Marked by French colonial architecture and by post-independence African developments to the northeast and southwest, Brazzaville is located 500 kilometers inland, on the west banks of the Congo River, just below Malebo Pool, and has a city population of 1.37 million and metro population of over two million people. Republic of the Congo’s capital, it is the country’s administrative, financial and transit centre.
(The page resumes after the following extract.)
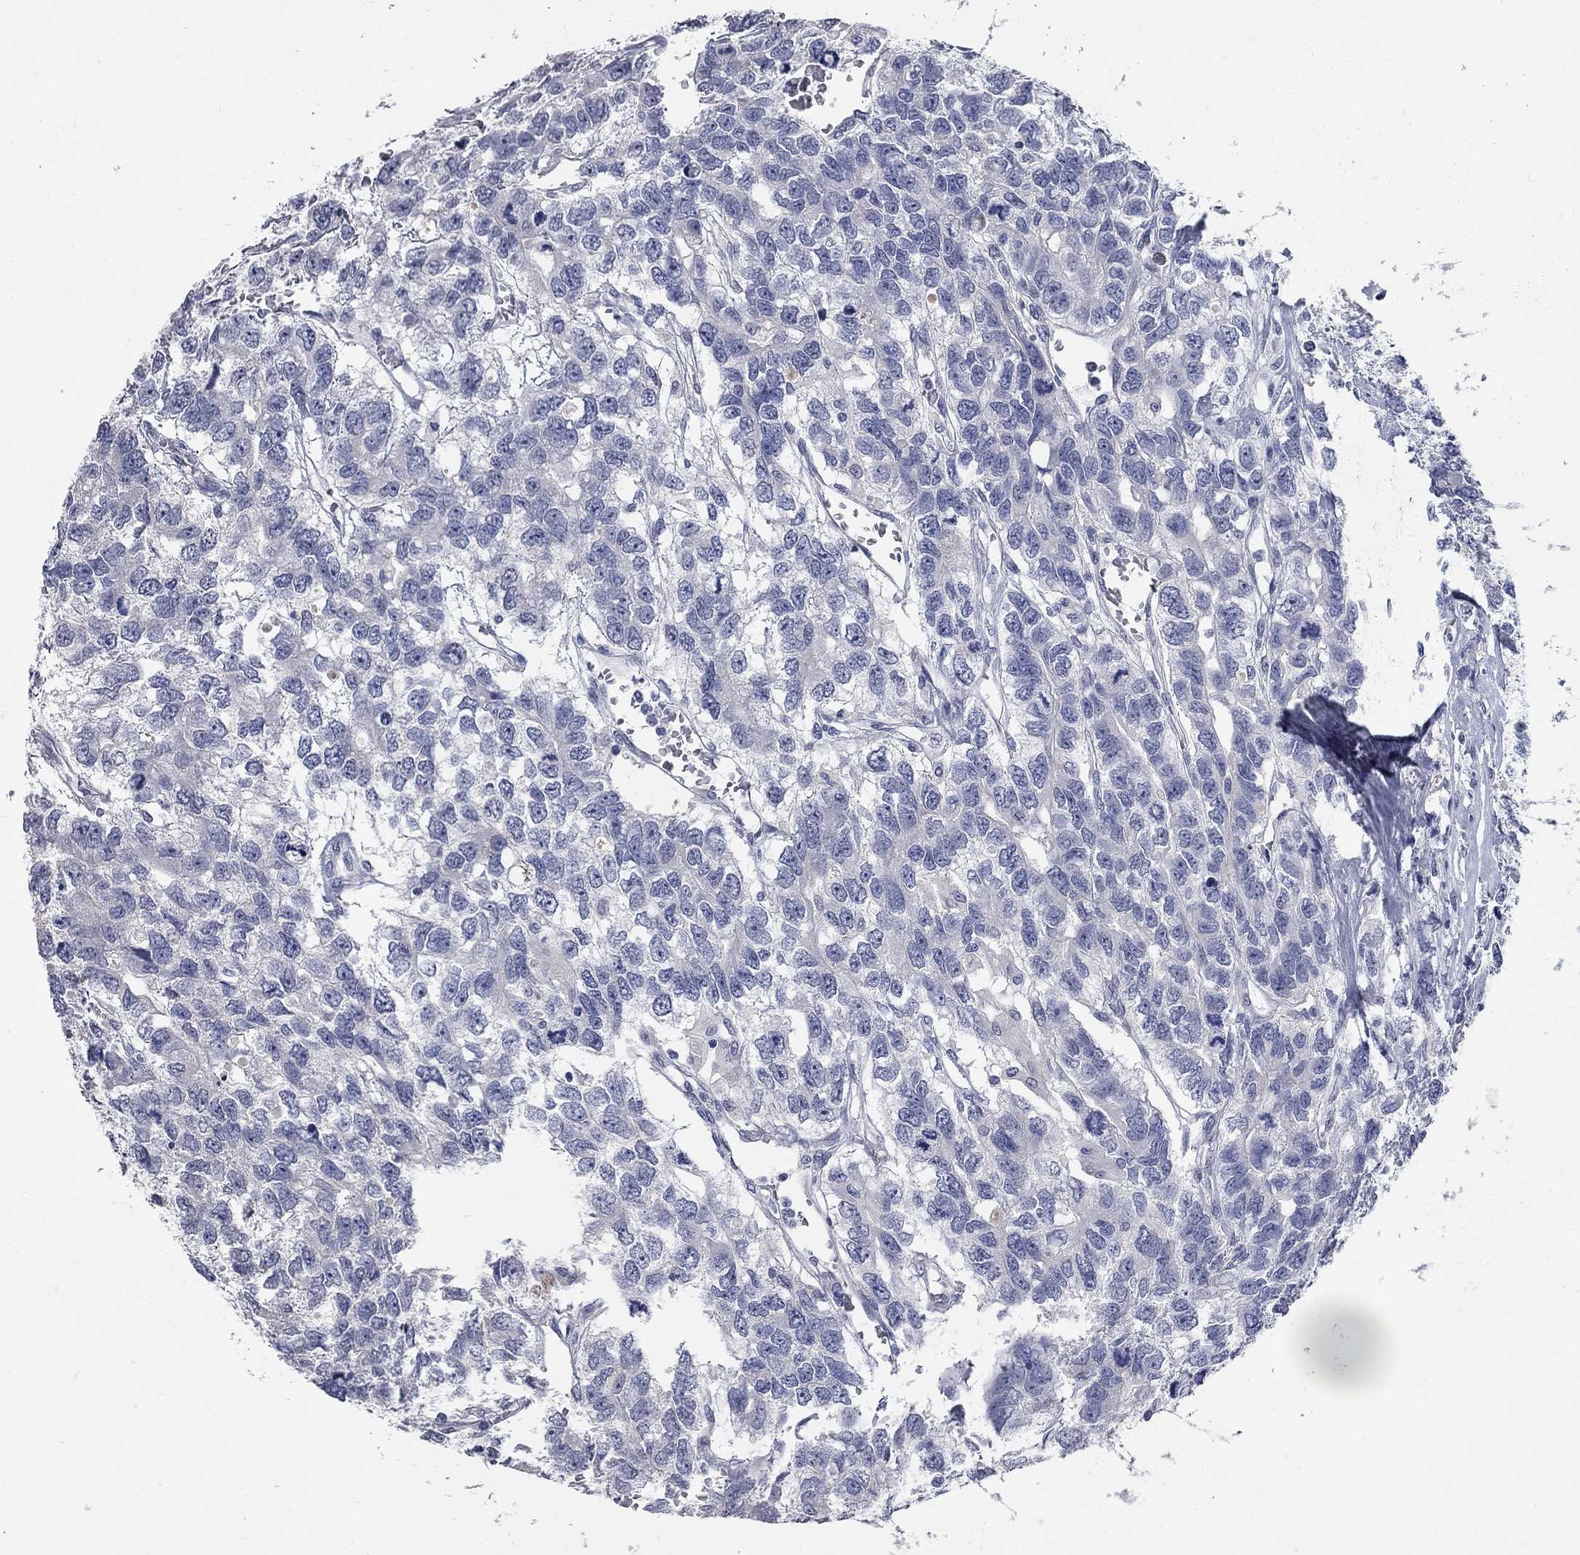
{"staining": {"intensity": "negative", "quantity": "none", "location": "none"}, "tissue": "testis cancer", "cell_type": "Tumor cells", "image_type": "cancer", "snomed": [{"axis": "morphology", "description": "Seminoma, NOS"}, {"axis": "topography", "description": "Testis"}], "caption": "A micrograph of human testis cancer is negative for staining in tumor cells.", "gene": "SYT12", "patient": {"sex": "male", "age": 52}}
Owing to the peculiarities of its own history, it has a very different look and feel to bigger Kinshasa, the Democratic Republic of Congo’s own capital, situated directly across the river. However, it exists for exactly the same reason as its neighbor, both founded as inland ports, the river running south all but impossible to navigate. Named after explorer Pierre Savorgan de Brazza, it sits on land force-acquired in the name of France from the local King Makoko of the Teke in 1880, and was finally linked to ROC’s Atlantic port Porte Noire in 1934 by the Congo-Ocean railway, the building of which resulted in the estimated death of 17,000 Congolese.
Once the litmus test for the country’s historic upheavals, be they revolts against colonial powers, or successive coups during the post-independence years, or the civil wars of the 1990s, Brazzaville is today a relatively stable city, well-organised, it’s city centre perfectly walkable, the people most welcoming. For those keen to get out and about, there’s plenty to do. Views of Kinisha are best taken along La Corniche, a modern embankment along the River Congo. There are some great places to eat, Mami Wata and Ilys being two fine examples. The river’s rapids are viewable from several spots. Sightseeing tours take in Tour Nabember, the Institute Francais du Congo, Basilique Sainte-Anne, and Sacred Heart Cathedral. For two very different market experiences, Poto-Poto and Touristique are best, while artefacts, crafts and art are available at the likes of Tala Na Miso and Poto Poto Painting School.
All said and done, while possibly not as rich, varied and chaotic as Kinshasa, with which it is inevitably compared, Brazzaville is a great stop-over, full of things to do, and very much worth the visit.